Macdonald has been a practicing artist since the mid-1990s. Since 2013 she has made paintings of reflected rain in various guises. Between 2013 and 2017, her work exhibited metaphorical associations of inversion and reflection, such as states of disorientation. In 2018, she shifted focus by 'zooming in' closer, capturing raindrops circling onto groundwater. These newer paintings fracture previously legible images into ripples. Originating in drawing and photography, she engages with analog and digital, moving between collage, photocopies, projections, tracings, and drawing. She then uses paint diluted with stand oil and neo-megilp on neutral-toned linen creating a sheen that emulates the surface of water.

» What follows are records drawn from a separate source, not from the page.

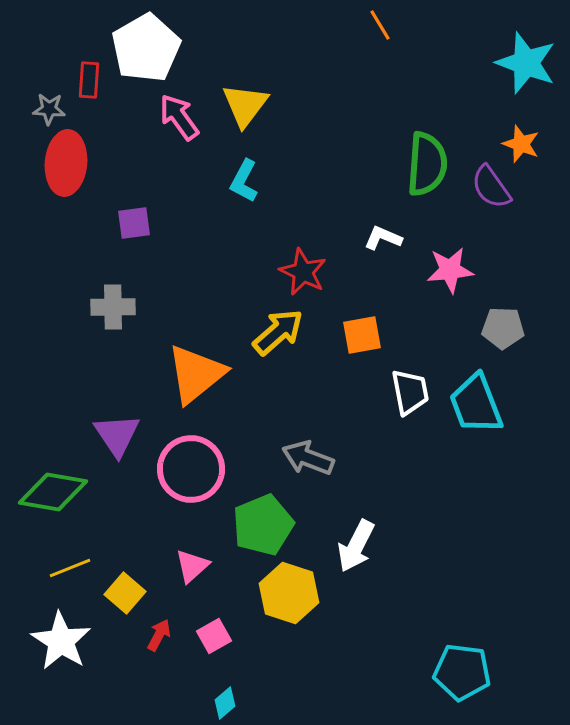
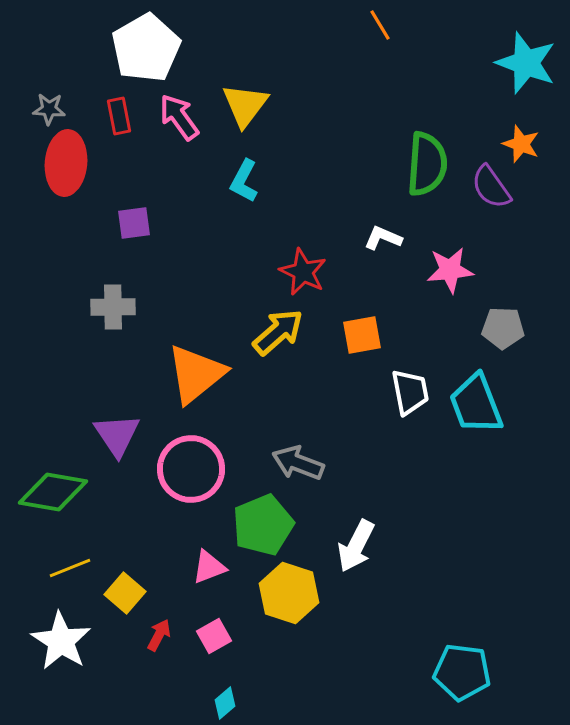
red rectangle: moved 30 px right, 36 px down; rotated 15 degrees counterclockwise
gray arrow: moved 10 px left, 5 px down
pink triangle: moved 17 px right, 1 px down; rotated 21 degrees clockwise
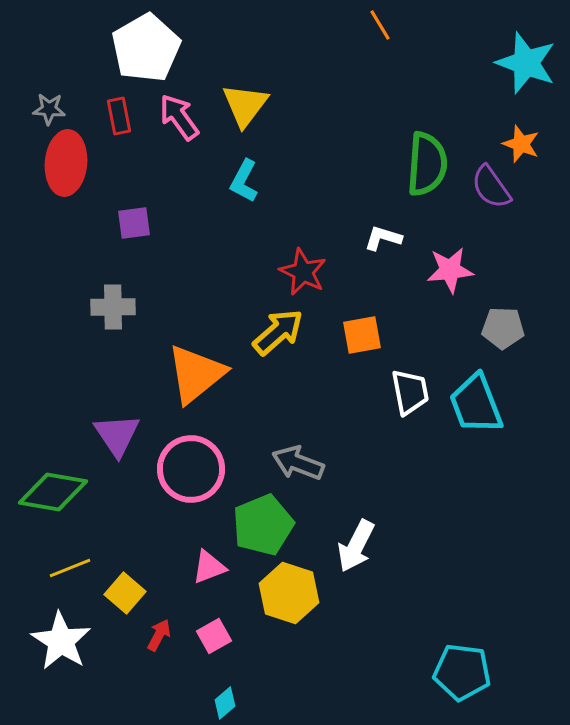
white L-shape: rotated 6 degrees counterclockwise
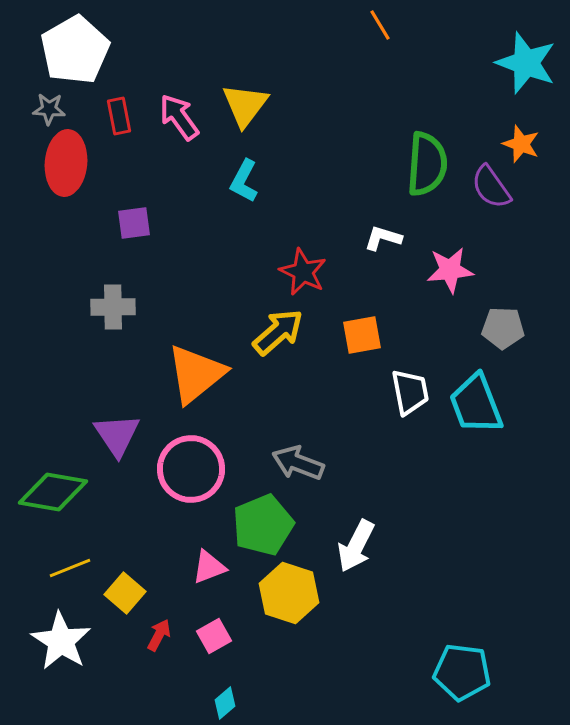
white pentagon: moved 71 px left, 2 px down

Macdonald makes drawings inspired by row coverings and cold frames dotted around the local Western Massachusetts landscape. She uses both small, intimate (5 in. x 9 in.) and large, physical (up to 8 feet wide) scales in her work. Her current (as of 2020) painting series are titled Sky on Ground and Ground Covering, where "ground" is both a noun and a verb: the earth beneath our feet, and the act of anchoring and situating a body in place.
Her work is influenced by many sources including the Kano School, particularly the work of Kano Tanyu, Latvian artist Vija Celmins, and Chicago artist and former professor Julia Fish.
Since 2008, Macdonald has been represented by Cynthia-Reeves Gallery in New Hampshire.
Macdonald moved to New England in 2006.[2] She lives and works in Massachusetts. She is married to Eric Salus and has three children: daughter, Isla Salus, and sons, Bram and Fenno Salus.